The Rotary Foundation
I missed the last two Newsletters, sorry. We had got up to PolioPlus as we were looking at the history but I will take a jump into the late 1990s/2000s to a time when the Foundation came under considerable pressure. The problem was that we had adopted a programme that had become too popular, Matching Grants. Our club had several, most for projects in the Pacific Islands, and the grants were for relatively small amounts and matched club contributions. Most of the grants were for less than $5000, which was not over-challenging for a club but still carried a requirement for the Foundation to service and apply stewardship. We have always promised our donors that we will use their giving properly so the process had to apply to small grants as well as large.

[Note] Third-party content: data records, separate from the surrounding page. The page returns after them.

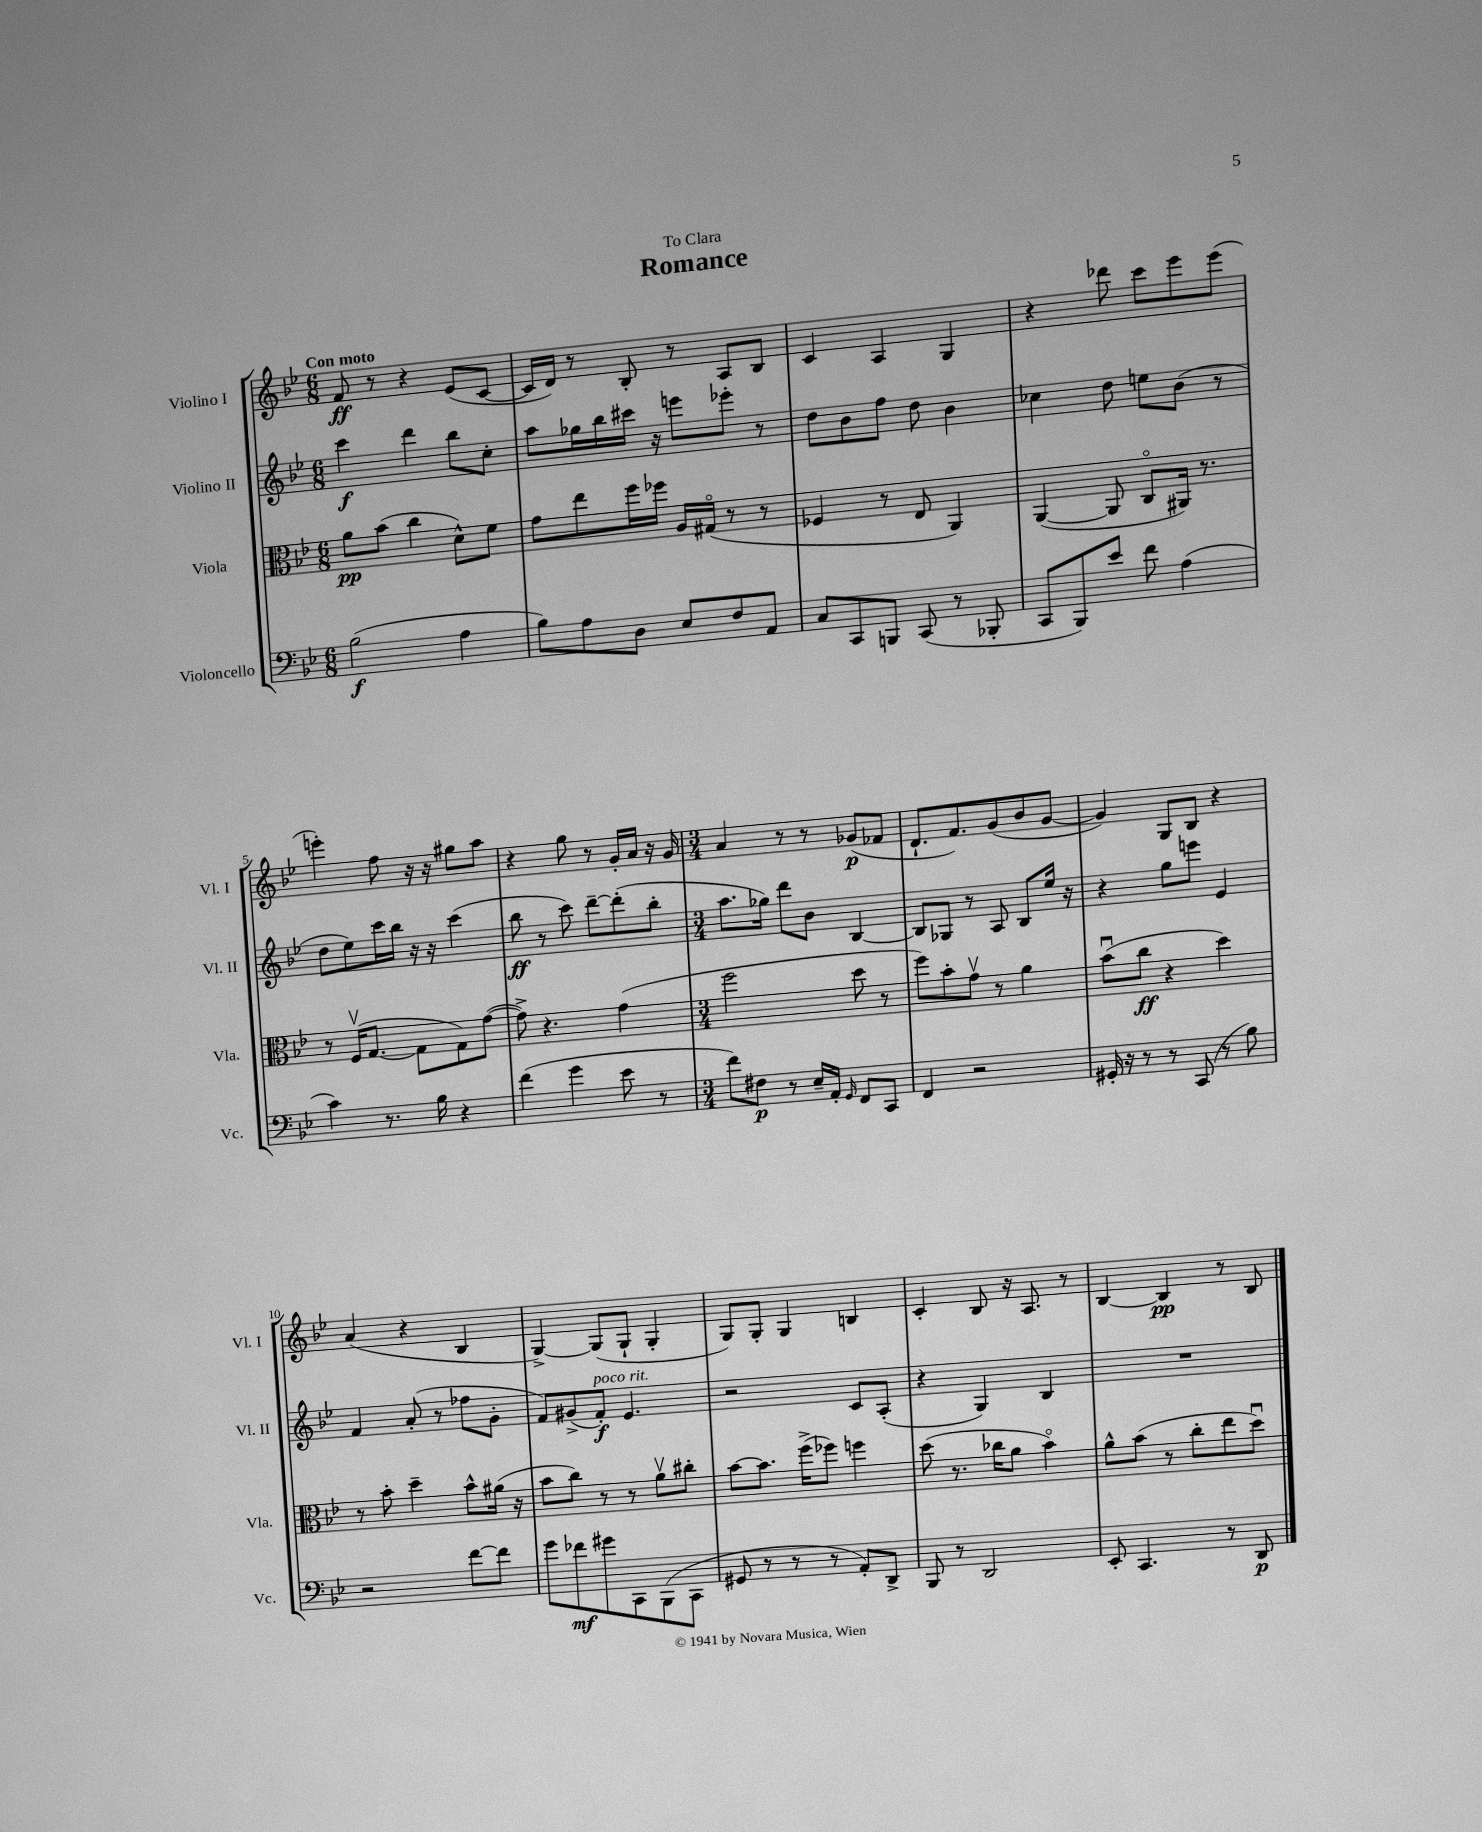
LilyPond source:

\header { title = "Romance" dedication = "To Clara" }
<<
\new StaffGroup <<
\new Staff = "s0" \with { instrumentName = "Violino I" shortInstrumentName = "Vl. I" } {
    \clef treble \key bes \major \numericTimeSignature \time 6/8 \tempo "Con moto"
    f'8\ff r8 r4 ees'8( c'8~ |
    c'16 d'16) r8 bes8-. r8 a8 bes8 |
    c'4 a4 g4 |
    r4 des'''8 c'''8 ees'''8 ees'''8( |
    e'''4-.) f''8 r16 r16 gis''8 a''8 |
    r4 g''8 r8 g'16-. a'16 r16 g'16 |
    \numericTimeSignature \time 3/4 a'4 r8 r8 ges'8\p( fes'8 |
    d'8.-! f'8.) g'8( bes'8 g'8~ |
    g'4) g8 bes8 r4 |
    a'4( r4 bes4 |
    g4~->) g8( g8-! g4-. |
    g8) g8-. g4 b4 |
    c'4-. bes8 r16 a8. r8 |
    bes4~ bes4\pp r8 bes8 \bar "|." |
}
\new Staff = "s1" \with { instrumentName = "Violino II" shortInstrumentName = "Vl. II" } {
    \clef treble \key bes \major \numericTimeSignature \time 6/8
    c'''4\f d'''4 bes''8 c''8-. |
    a''8 ges''16 bes''16 cis'''16 r16 e'''8 ees'''8-. r8 |
    d''8 bes'8 f''8 d''8 bes'4 |
    ces''4 d''8 e''8 bes'8( r8 |
    d''8 ees''8) c'''16 bes''16 r16 r16 c'''4( |
    bes''8\ff r8 c'''8) d'''8~-- d'''8-.( bes''8-. |
    \numericTimeSignature \time 3/4 a''8. ges''16) d'''8 bes'8 bes4~ |
    bes8 ges8 r8 a8 bes8 ees''16 r16 |
    r4 g''8 e'''8 ees'4 |
    f'4 a'8-.( r8 fes''8 g'8-. |
    f'8) gis'8->( f'8-.\f^\markup { \italic "poco rit." }) ees'4. |
    r2 c'8 a8-.( |
    r4 g4) bes4 |
    R2. \bar "|." |
}
\new Staff = "s2" \with { instrumentName = "Viola" shortInstrumentName = "Vla." } {
    \clef alto \key bes \major \numericTimeSignature \time 6/8
    a'8\pp bes'8( c''4 d'8-^) f'8 |
    g'8 ees''8 f''16 fes''16 a16 gis16\flageolet( r8 r8 |
    fes4 r8 ees8 a,4) |
    a,4~( a,8 c8\flageolet ais,16) r8. |
    r8 f16\upbow( g8.~ g8 g8) g'8~( |
    g'8->) r4. g'4( |
    \numericTimeSignature \time 3/4 f''2 d''8 r8 |
    f''8) bes'8-. g'8\upbow r8 a'4 |
    bes'8\downbow( c''8\ff r4 d''4) |
    r8 bes'8-. d''4-- bes'8-^ ais'16( r16 |
    bes'8 c''8) r8 r8 a'8\upbow cis''8-. |
    bes'8~ bes'8. f''16->( fes''8) f''4 |
    d''8( r8. ces''16 a'8 bes'4\flageolet) |
    a'8-^ bes'8( r8 c''8-. ees''8 d''8\downbow) \bar "|." |
}
\new Staff = "s3" \with { instrumentName = "Violoncello" shortInstrumentName = "Vc." } {
    \clef bass \key bes \major \numericTimeSignature \time 6/8
    bes2\f( a4 |
    bes8) a8 d8 ees8 f8 a,8 |
    c8 c,8 b,,8 c,8( r8 bes,,8-. |
    c,8 bes,,8) ees'8 f'8 a4( |
    c'4) r8. bes16 r4 |
    f'4( g'4 ees'8 r8 |
    \numericTimeSignature \time 3/4 f'8) fis8\p r8 ees16-- a,16-. \grace { g,16 } f,8 c,8 |
    f,4 r2 |
    gis,16-. r16 r8 r8 c,8( r8 bes8) |
    r2 f'8~ f'8 |
    g'8 fes'8\mf gis'8 c,8 bes,,8( c,8 |
    gis,8 r8 r8 r8 a,8-.) d,8-> |
    bes,,8 r8 d,2 |
    ees,8-. c,4. r8 d,8\p \bar "|." |
}
>>
>>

We had two big-name accounting firms work through the costs of grants and while there were questions on their procedures from Rotarians with vested interests, in round terms it was costing TRF around $2000 to process a grant of $4000/5000. It was much more than just the cost of staff as bank fees and currency costs and a myriad of other items added to the cost. For an organisation that regards itself as efficient, this cost was much too high not just in money but also in staff burnout. I was around in Evanston at the time and  watched several excellent staff leave us as there was no sense of achievement in their work. Most of the grants were for immediate needs and had no sustainability built in.
The Trustees set up a Future Vision Committee made up of experienced Rotarians and it took a few years to develop a more effective spending model and to test it and implement it. It was worth it though as for some 14 years we have earned four star rating [the best] from Charity Navigator which rates charities and we are always well ahead in efficiency of such well known charities as Save the Children and World Vision.